Using the surveillance, epidemiology, and end results (SEER) database, the authors obtained data for patients with UCR-MAC-LM from 2010 to 2017 and then analysed clinicopathological characteristics using the χ2 test. They performed propensity score matching to balance baseline characteristics.

Survival outcomes were estimated and compared using Kaplan-Meier analysis and log-rank tests. Prognostic factors were identified via univariate and multivariate Cox regression analyses.

Of the 10,178 patients with unresectable colorectal adenocarcinoma with liver metastasis included in the analysis, 612 (6.01 percent) had UCR-MAC-LM. [Am J Clin Oncol 2024;47:30-39]

Patients with UCR-MAC-LM tended to be female, older, have a higher incidence of right colon localization, larger tumour size, and higher T and N staging compared with those with unresectable colorectal nonmucinous adenocarcinoma with liver metastasis (UCR-NOS-LM; p<0.05).

Multiple independent prognostic factors associated with overall survival (OS) appeared in multivariate analysis (p<0.05). These factors included age, carcinoembryonic antigen level, tumour grade, tumour N stage, PTR, radiotherapy, and chemotherapy (p<0.05).

Survival rates were substantially greater among patients with unresectable colorectal adenocarcinoma with liver metastasis who underwent PTR+C than among those who received PTR or C alone or no treatment (cancer-specific survival (CSS): p<0.05; OS: p<0.05).

In subgroup analysis, 17 of 22 groups of patients with UCR-MAC-LM who underwent PTR+C enjoyed significantly prolonged long-term survival than those who received PTC or C alone.

Poor prognosis

Previous studies have reported the association of colorectal mucinous adenocarcinoma with a worse prognosis relative to other histologic subtypes. [Dis Colon Rectum 2003;46:160-167; J Clin Pathol 2012;65:381-388; Anticancer Res 2020;40:1651-1659]

“In our investigation, we also found that patients with UCR-MAC-LM had lower OS and CSS rates than patients with UCR-NOS-LM,” the authors said.

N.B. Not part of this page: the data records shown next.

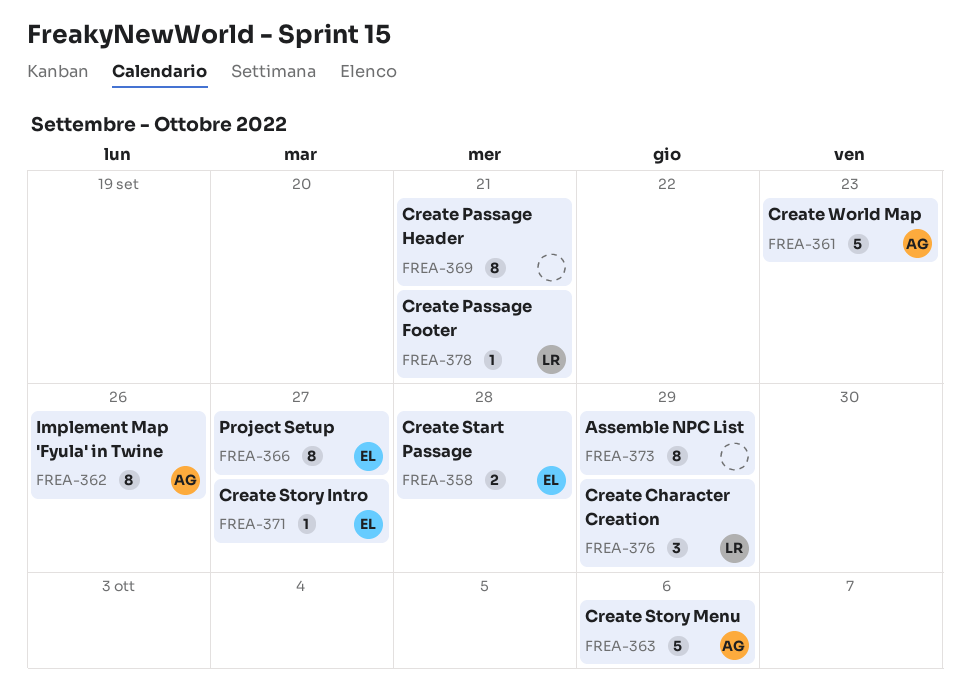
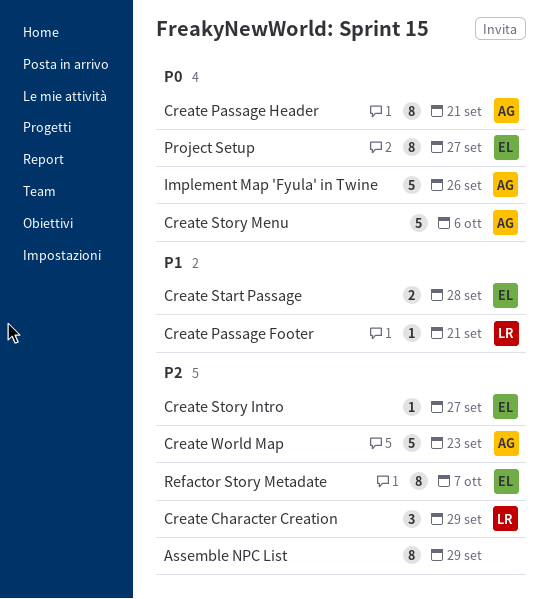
Create Passage Header, owner: none -> AG
Implement Map 'Fyula' in Twine, estimate: 8 -> 5
Refactor Story Metadate: none -> present

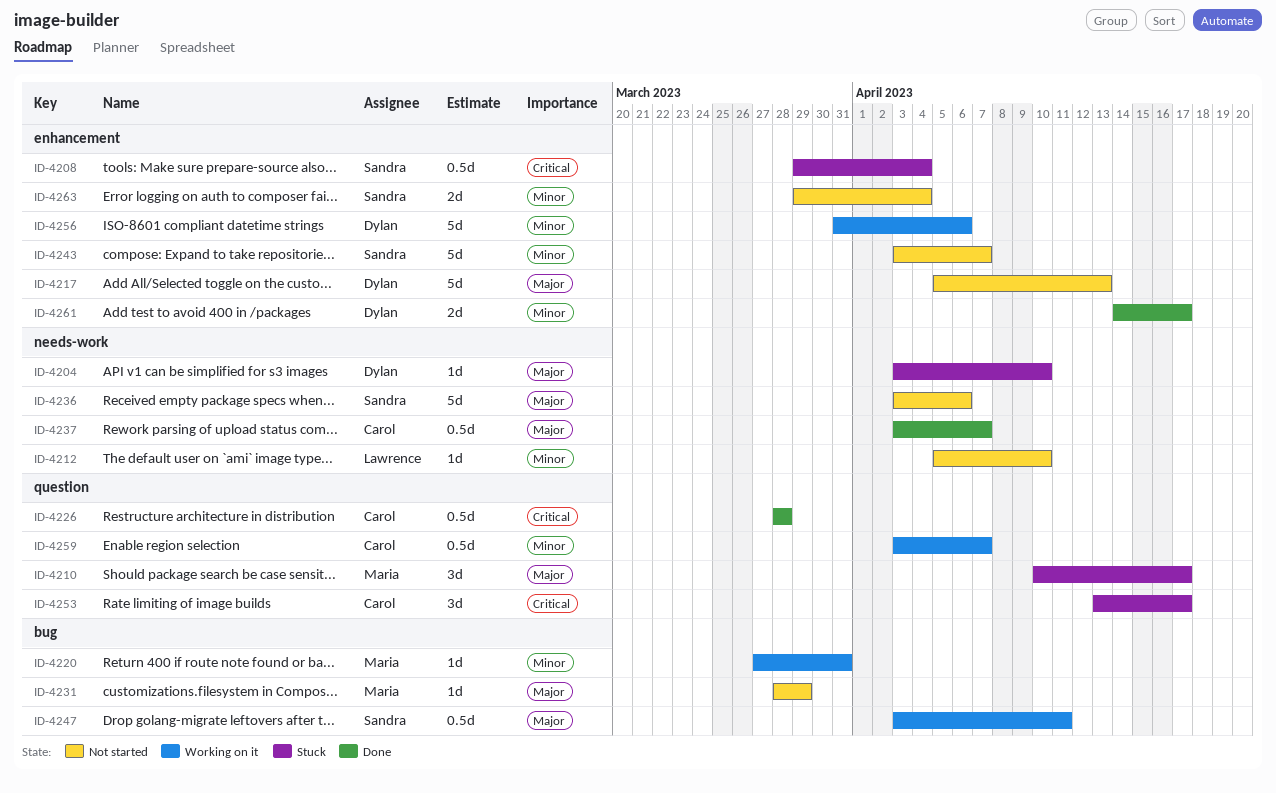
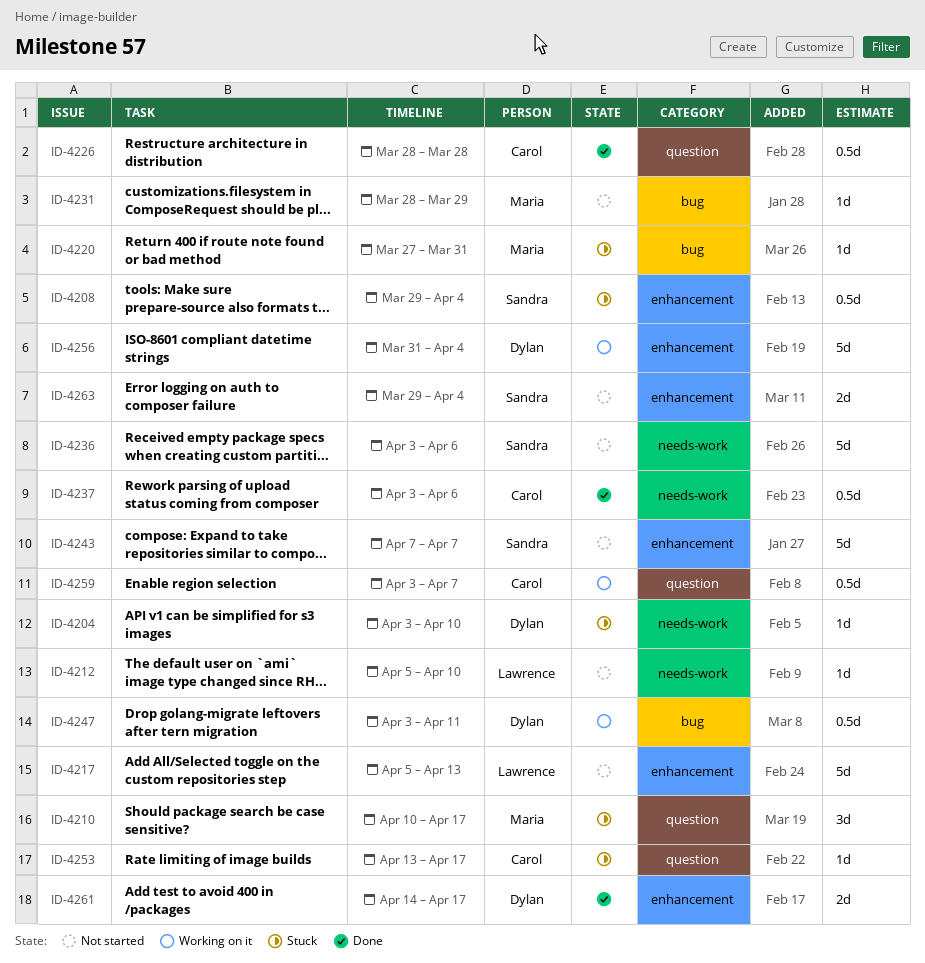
ID-4217, owner: Dylan -> Lawrence
ID-4220, status: Working on it -> Stuck
ID-4237, due: Apr 7 -> Apr 6
ID-4243, start: Apr 3 -> Apr 7
ID-4247, owner: Sandra -> Dylan
ID-4253, estimate: 3d -> 1d
ID-4256, due: Apr 6 -> Apr 4

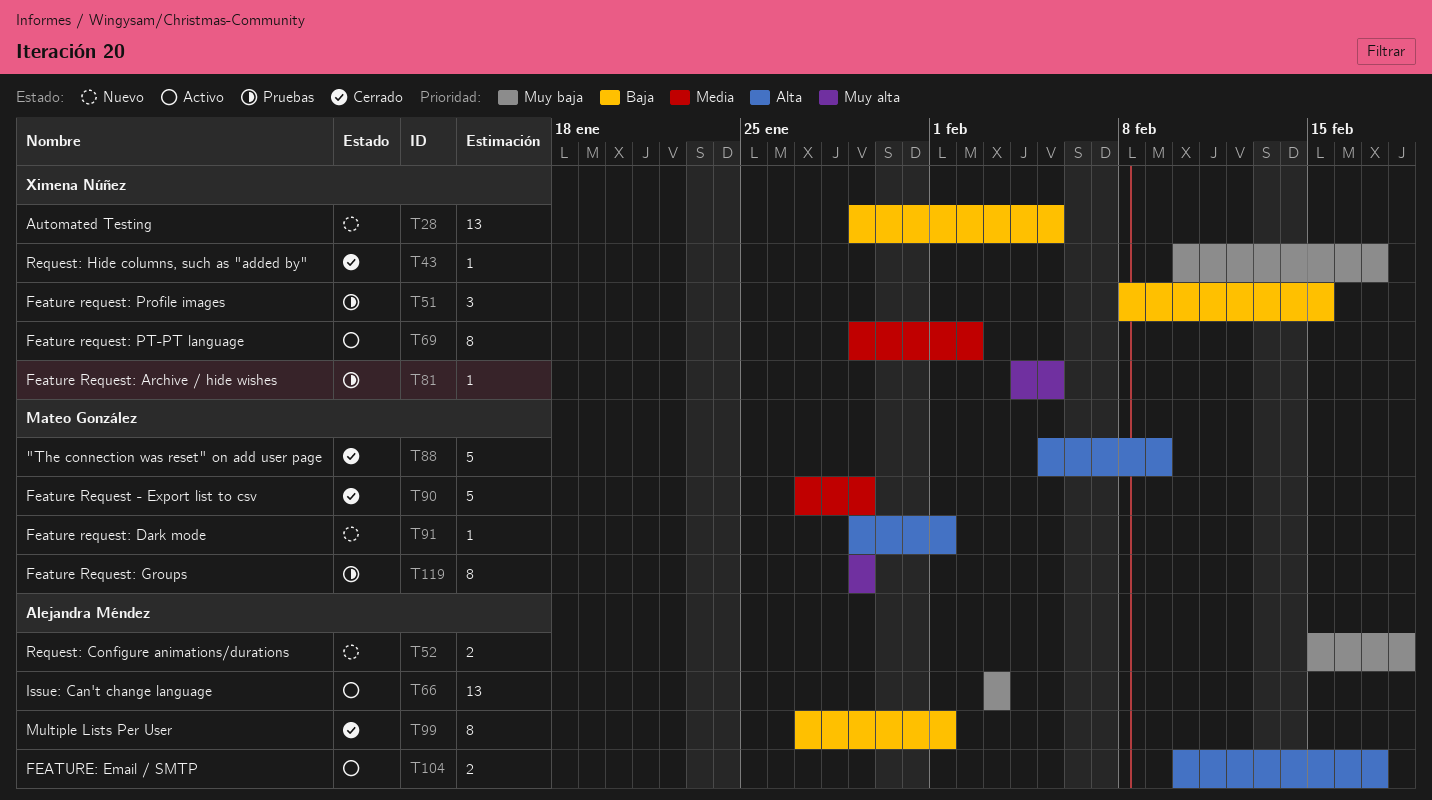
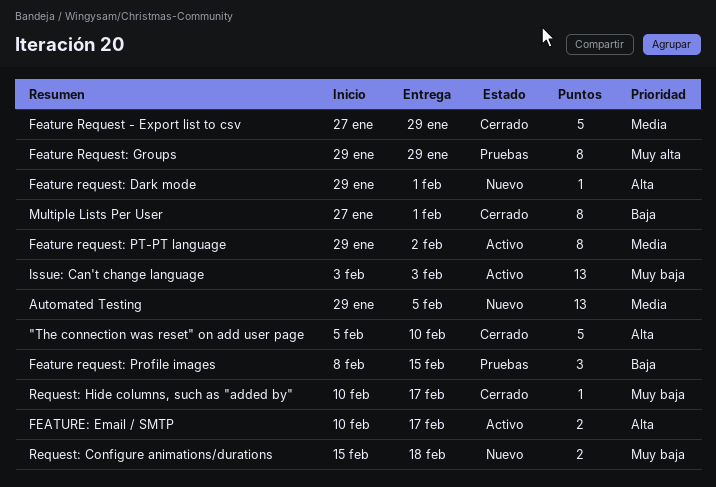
"The connection was reset" on add user page, due: Feb 9 -> Feb 10
Automated Testing, priority: Baja -> Media
Feature Request: Archive / hide wishes: present -> none

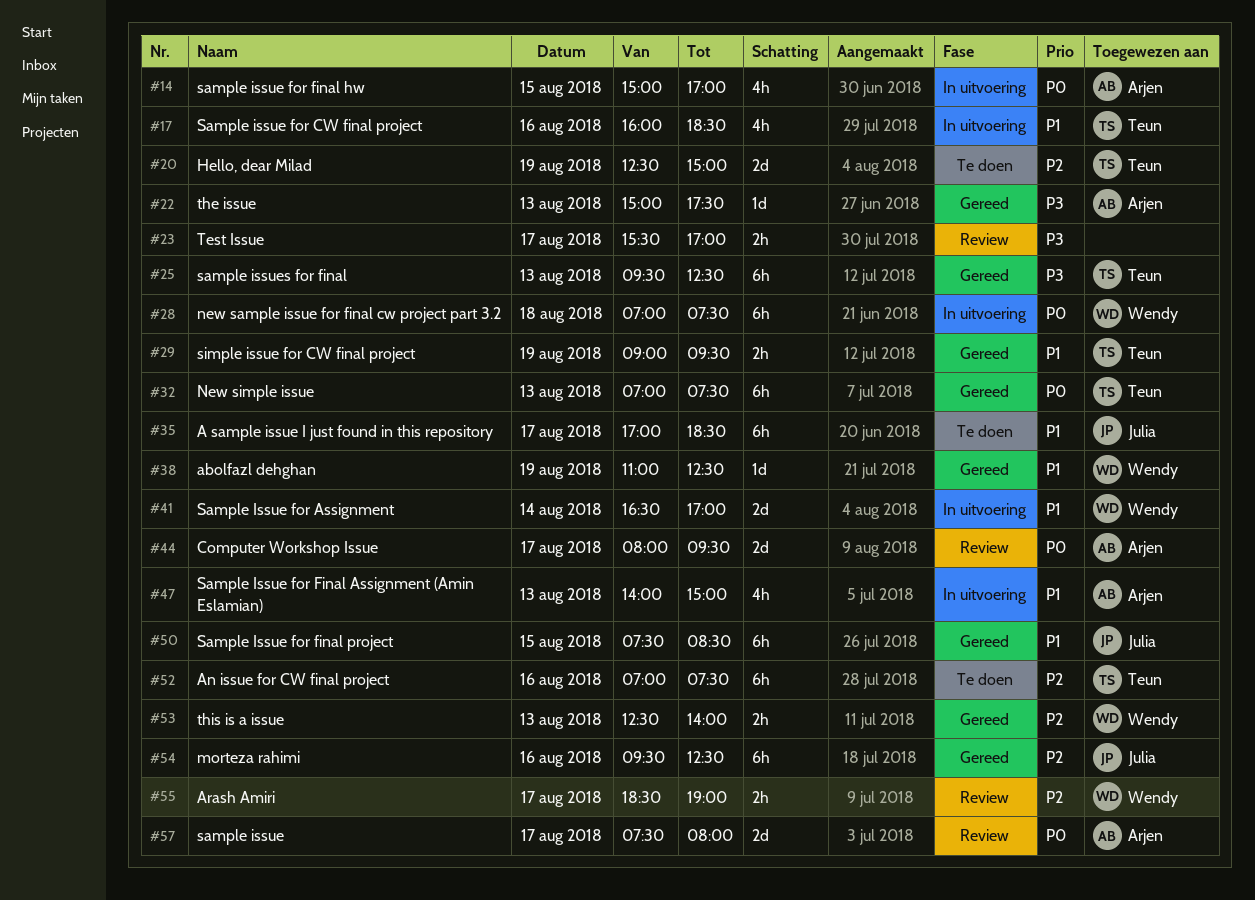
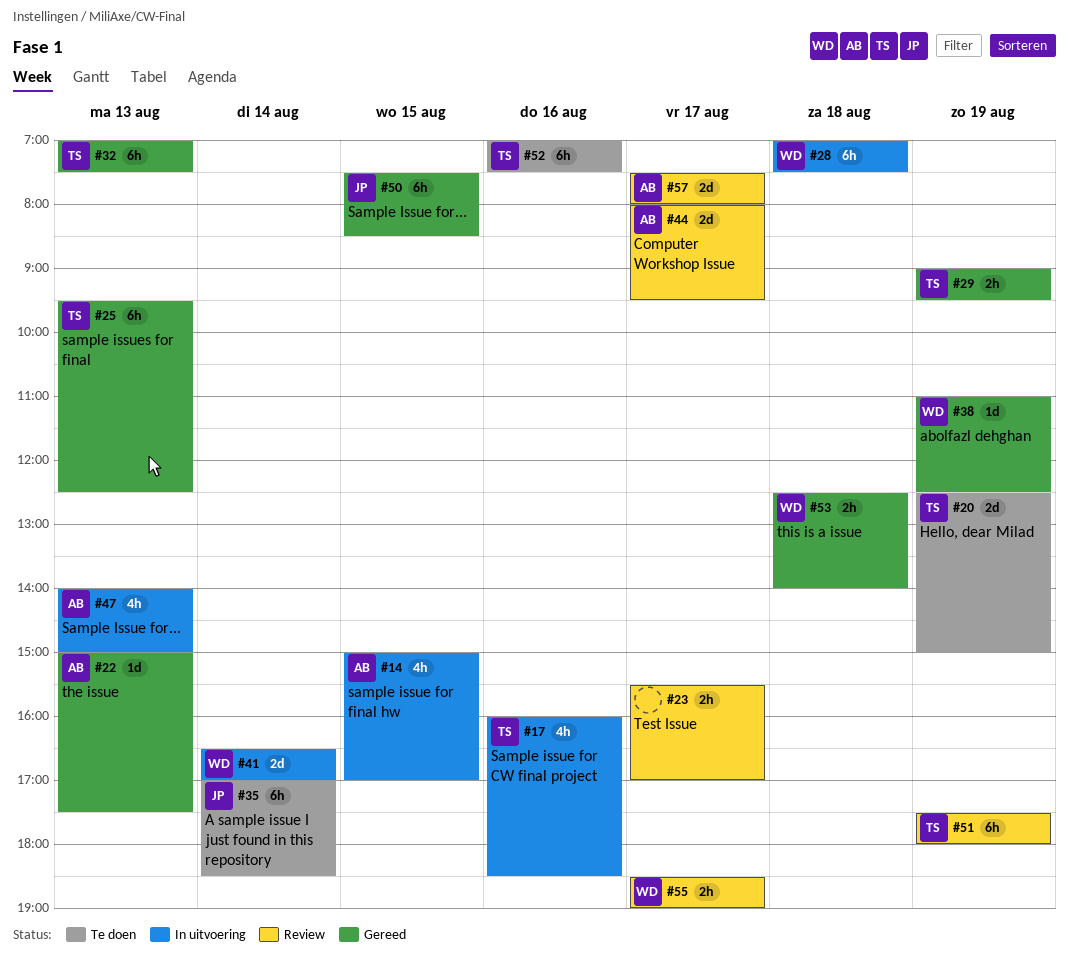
#35, day: Aug 17 -> Aug 14
#51: none -> present
#53, day: Aug 13 -> Aug 18
#54: present -> none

“Patients with UCR-MAC-LM had a higher proportion of females, advanced T and N stages, larger tumour size, and right-sided colon localization, which is consistent with previous studies,” they added. [Am Surgeon 1988;54:681-685; Ann Surg Oncol 2012;19:2814-2821; Dis Colon Rectum 2004;47:78-85; J Surg Oncol 2000;75:103-107]

“There is a lack of reliable guidelines regarding the optimal management of colorectal adenocarcinoma with liver metastasis, leading to controversy surrounding its management,” according to the authors.

The current study, though promising, had certain limitations. First, vital information on peritoneal metastasis, which is common in UCR-MAC-LM patients, was lacking in the SEER database. Second, data on the specific chemotherapeutic regimens used by patients were limited. Third, the authors did not consider appendiceal mucinous adenocarcinoma in the final patient selection.

“Consequently, future prospective randomized controlled trials are of utmost importance to corroborate these findings and explore the therapeutic potential of PTR+C in UCR-MAC-LM patients,” the authors said.